● EXERCISE GOAL: The required output is every entry, printed exactly as written.

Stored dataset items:
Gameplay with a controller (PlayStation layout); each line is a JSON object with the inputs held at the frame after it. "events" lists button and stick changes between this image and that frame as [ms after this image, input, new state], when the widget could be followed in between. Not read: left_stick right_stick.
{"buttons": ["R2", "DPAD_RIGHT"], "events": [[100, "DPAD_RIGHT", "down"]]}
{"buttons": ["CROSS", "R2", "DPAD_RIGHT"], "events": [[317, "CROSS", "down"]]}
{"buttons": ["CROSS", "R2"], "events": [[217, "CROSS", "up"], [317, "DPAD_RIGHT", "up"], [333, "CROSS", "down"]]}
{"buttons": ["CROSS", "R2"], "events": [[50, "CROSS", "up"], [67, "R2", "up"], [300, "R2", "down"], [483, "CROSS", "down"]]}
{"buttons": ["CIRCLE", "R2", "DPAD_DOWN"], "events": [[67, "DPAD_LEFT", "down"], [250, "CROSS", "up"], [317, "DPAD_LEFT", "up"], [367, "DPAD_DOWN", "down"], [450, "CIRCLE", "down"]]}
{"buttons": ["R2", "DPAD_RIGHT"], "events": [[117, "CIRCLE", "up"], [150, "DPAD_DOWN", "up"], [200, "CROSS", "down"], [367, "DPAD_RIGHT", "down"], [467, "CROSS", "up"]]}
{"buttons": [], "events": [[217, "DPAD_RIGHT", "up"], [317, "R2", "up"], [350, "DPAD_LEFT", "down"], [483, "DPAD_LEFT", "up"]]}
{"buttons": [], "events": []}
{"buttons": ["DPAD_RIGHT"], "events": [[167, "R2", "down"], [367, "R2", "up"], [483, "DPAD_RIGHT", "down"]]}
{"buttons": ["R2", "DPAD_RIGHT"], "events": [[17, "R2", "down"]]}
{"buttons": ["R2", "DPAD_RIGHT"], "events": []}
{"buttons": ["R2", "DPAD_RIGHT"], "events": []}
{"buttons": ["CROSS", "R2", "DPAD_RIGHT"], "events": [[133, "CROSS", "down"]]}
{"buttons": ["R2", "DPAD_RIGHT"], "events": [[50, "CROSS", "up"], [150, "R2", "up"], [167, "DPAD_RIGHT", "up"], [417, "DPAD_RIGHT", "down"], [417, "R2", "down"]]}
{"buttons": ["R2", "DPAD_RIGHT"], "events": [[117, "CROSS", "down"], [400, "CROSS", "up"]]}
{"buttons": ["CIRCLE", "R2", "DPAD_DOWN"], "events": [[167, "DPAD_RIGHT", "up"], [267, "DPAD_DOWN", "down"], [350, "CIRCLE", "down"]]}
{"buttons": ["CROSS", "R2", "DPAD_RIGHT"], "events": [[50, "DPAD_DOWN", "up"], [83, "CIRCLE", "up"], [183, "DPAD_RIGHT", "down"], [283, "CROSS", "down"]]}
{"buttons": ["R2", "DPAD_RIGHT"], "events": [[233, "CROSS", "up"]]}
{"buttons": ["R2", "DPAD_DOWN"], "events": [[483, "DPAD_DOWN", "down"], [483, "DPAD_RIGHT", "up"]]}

● TASK OUTPUT:
Gameplay with a controller (PlayStation layout); each line is a JSON object with the inputs held at the frame after it. "events" lists button and stick changes between this image and that frame as [ms after this image, input, new state], when the widget could be followed in between. Not read: left_stick right_stick.
{"buttons": ["R2", "DPAD_RIGHT"], "events": [[100, "DPAD_RIGHT", "down"]]}
{"buttons": ["CROSS", "R2", "DPAD_RIGHT"], "events": [[317, "CROSS", "down"]]}
{"buttons": ["CROSS", "R2"], "events": [[217, "CROSS", "up"], [317, "DPAD_RIGHT", "up"], [333, "CROSS", "down"]]}
{"buttons": ["CROSS", "R2"], "events": [[50, "CROSS", "up"], [67, "R2", "up"], [300, "R2", "down"], [483, "CROSS", "down"]]}
{"buttons": ["CIRCLE", "R2", "DPAD_DOWN"], "events": [[67, "DPAD_LEFT", "down"], [250, "CROSS", "up"], [317, "DPAD_LEFT", "up"], [367, "DPAD_DOWN", "down"], [450, "CIRCLE", "down"]]}
{"buttons": ["R2", "DPAD_RIGHT"], "events": [[117, "CIRCLE", "up"], [150, "DPAD_DOWN", "up"], [200, "CROSS", "down"], [367, "DPAD_RIGHT", "down"], [467, "CROSS", "up"]]}
{"buttons": [], "events": [[217, "DPAD_RIGHT", "up"], [317, "R2", "up"], [350, "DPAD_LEFT", "down"], [483, "DPAD_LEFT", "up"]]}
{"buttons": [], "events": []}
{"buttons": ["DPAD_RIGHT"], "events": [[167, "R2", "down"], [367, "R2", "up"], [483, "DPAD_RIGHT", "down"]]}
{"buttons": ["R2", "DPAD_RIGHT"], "events": [[17, "R2", "down"]]}
{"buttons": ["R2", "DPAD_RIGHT"], "events": []}
{"buttons": ["R2", "DPAD_RIGHT"], "events": []}
{"buttons": ["CROSS", "R2", "DPAD_RIGHT"], "events": [[133, "CROSS", "down"]]}
{"buttons": ["R2", "DPAD_RIGHT"], "events": [[50, "CROSS", "up"], [150, "R2", "up"], [167, "DPAD_RIGHT", "up"], [417, "DPAD_RIGHT", "down"], [417, "R2", "down"]]}
{"buttons": ["R2", "DPAD_RIGHT"], "events": [[117, "CROSS", "down"], [400, "CROSS", "up"]]}
{"buttons": ["CIRCLE", "R2", "DPAD_DOWN"], "events": [[167, "DPAD_RIGHT", "up"], [267, "DPAD_DOWN", "down"], [350, "CIRCLE", "down"]]}
{"buttons": ["CROSS", "R2", "DPAD_RIGHT"], "events": [[50, "DPAD_DOWN", "up"], [83, "CIRCLE", "up"], [183, "DPAD_RIGHT", "down"], [283, "CROSS", "down"]]}
{"buttons": ["R2", "DPAD_RIGHT"], "events": [[233, "CROSS", "up"]]}
{"buttons": ["R2", "DPAD_DOWN"], "events": [[483, "DPAD_DOWN", "down"], [483, "DPAD_RIGHT", "up"]]}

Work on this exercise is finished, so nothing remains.